“Tersangka menjanjikan akan memberi sebuah handphone, namun kenyataannya korban hanya diberi Rp 200 ribu saja,” ujarnya di Mabes Polri, Jakarta, seperti dikutip dari Tempo, Jumat (15/11/2024).
Dani Kustoni mengungkapkan bahwa MS berperan sebagai pengelola situs pornografi melalui aplikasi Telegram dengan nama akun Meguru Sensei. Sedangkan, Acil Sunda menggunakan nama akun yang sama dengan julukannya.
MS mengatur sistem berlangganan dengan harga mulai dari Rp 50 ribu hingga Rp 250 ribu bagi setiap anggota yang ingin mengakses saluran IP tersebut.

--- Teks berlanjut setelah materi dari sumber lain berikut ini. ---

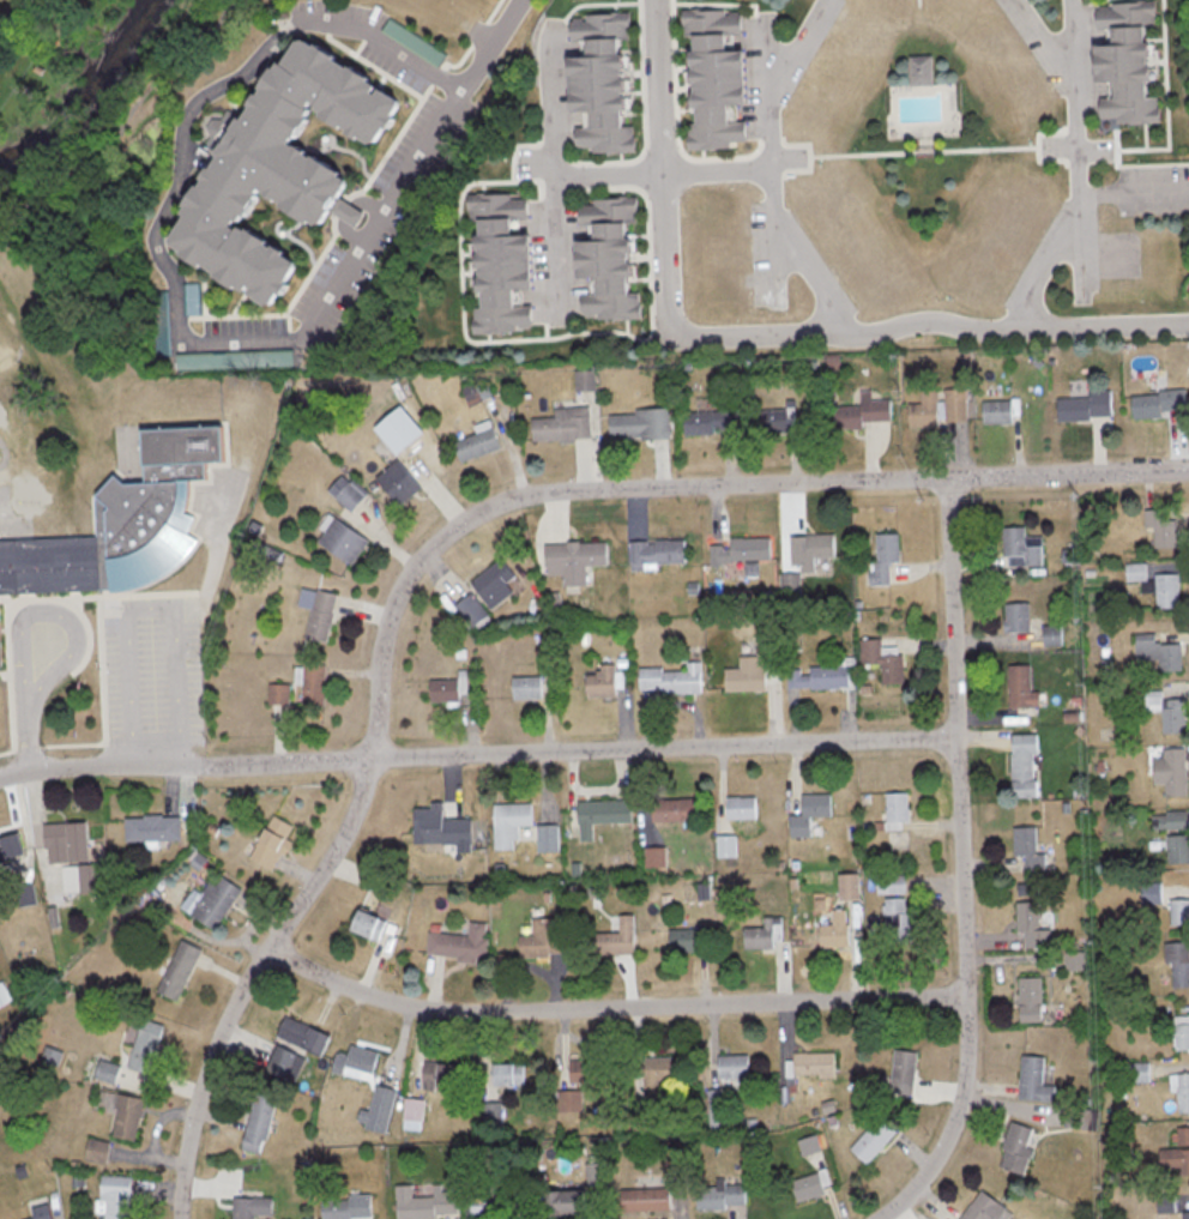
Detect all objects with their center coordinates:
park: (1056, 12)
park: (793, 14)
road: (1051, 40)
road: (495, 44)
road: (775, 61)
building: (1130, 62)
building: (927, 69)
building: (720, 78)
building: (606, 81)
road: (1045, 146)
road: (930, 149)
park: (931, 154)
road: (816, 155)
building: (287, 164)
road: (777, 168)
road: (1084, 171)
road: (666, 172)
road: (554, 173)
road: (1137, 197)
road: (1088, 246)
road: (780, 251)
building: (612, 258)
building: (507, 262)
road: (173, 267)
road: (765, 334)
building: (1158, 404)
building: (956, 405)
building: (1085, 407)
building: (926, 410)
building: (866, 412)
building: (999, 412)
building: (777, 419)
building: (712, 421)
building: (640, 424)
building: (564, 425)
building: (479, 444)
building: (399, 482)
building: (348, 493)
building: (124, 525)
building: (1163, 527)
road: (448, 535)
building: (344, 540)
building: (1022, 548)
building: (812, 549)
building: (744, 550)
building: (657, 553)
building: (885, 556)
building: (576, 560)
building: (1138, 571)
building: (496, 583)
building: (1168, 590)
road: (149, 606)
building: (472, 610)
road: (49, 611)
building: (322, 615)
building: (1018, 617)
building: (1056, 633)
building: (1159, 651)
building: (747, 675)
building: (819, 677)
building: (672, 680)
building: (603, 682)
building: (314, 684)
building: (527, 687)
building: (1023, 687)
building: (445, 690)
building: (279, 695)
building: (1167, 711)
road: (26, 731)
road: (478, 755)
building: (1025, 766)
building: (1172, 771)
building: (741, 807)
building: (675, 810)
building: (897, 811)
building: (811, 813)
building: (602, 815)
building: (432, 817)
building: (1170, 820)
building: (510, 823)
building: (153, 827)
building: (548, 839)
building: (66, 842)
building: (273, 842)
building: (11, 848)
building: (1029, 848)
building: (1178, 849)
road: (962, 864)
building: (82, 878)
building: (892, 884)
building: (850, 886)
building: (216, 902)
building: (1178, 912)
building: (898, 920)
building: (370, 924)
building: (1033, 925)
building: (837, 930)
building: (764, 935)
building: (620, 937)
building: (545, 938)
building: (686, 939)
building: (462, 943)
building: (1077, 961)
building: (1179, 963)
building: (181, 970)
building: (3, 994)
building: (1032, 999)
road: (610, 1009)
building: (1180, 1035)
building: (296, 1045)
building: (147, 1046)
building: (356, 1061)
building: (816, 1064)
building: (735, 1066)
building: (593, 1070)
building: (905, 1070)
building: (109, 1072)
building: (659, 1072)
building: (510, 1074)
building: (439, 1075)
building: (1035, 1081)
building: (1181, 1093)
building: (384, 1097)
building: (573, 1101)
building: (719, 1108)
building: (415, 1110)
building: (122, 1112)
building: (494, 1112)
building: (260, 1123)
building: (874, 1140)
building: (810, 1145)
building: (1018, 1149)
building: (99, 1150)
building: (1178, 1154)
building: (599, 1174)
building: (810, 1187)
building: (722, 1195)
building: (118, 1197)
building: (519, 1201)
building: (646, 1201)
building: (568, 1204)
building: (426, 1205)
building: (487, 1205)
building: (40, 1208)
building: (245, 1208)
building: (986, 1208)
building: (337, 1209)
building: (1186, 1215)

Akun Meguru Sensei kini memiliki sekitar 2.701 anggota aktif, sementara akun Acil Sunda memiliki 2.222 anggota.
“Akun itu berisi 146 video asusila dengan anak di bawah umur dan sesama jenis, diperankan oleh tersangka,” ujar Dani.
Modus operandi yang dilakukan oleh Acil Sunda tergolong sangat meresahkan. Tidak hanya menyebarkan video asusila, tersangka juga terlibat langsung sebagai pemeran dalam sejumlah video.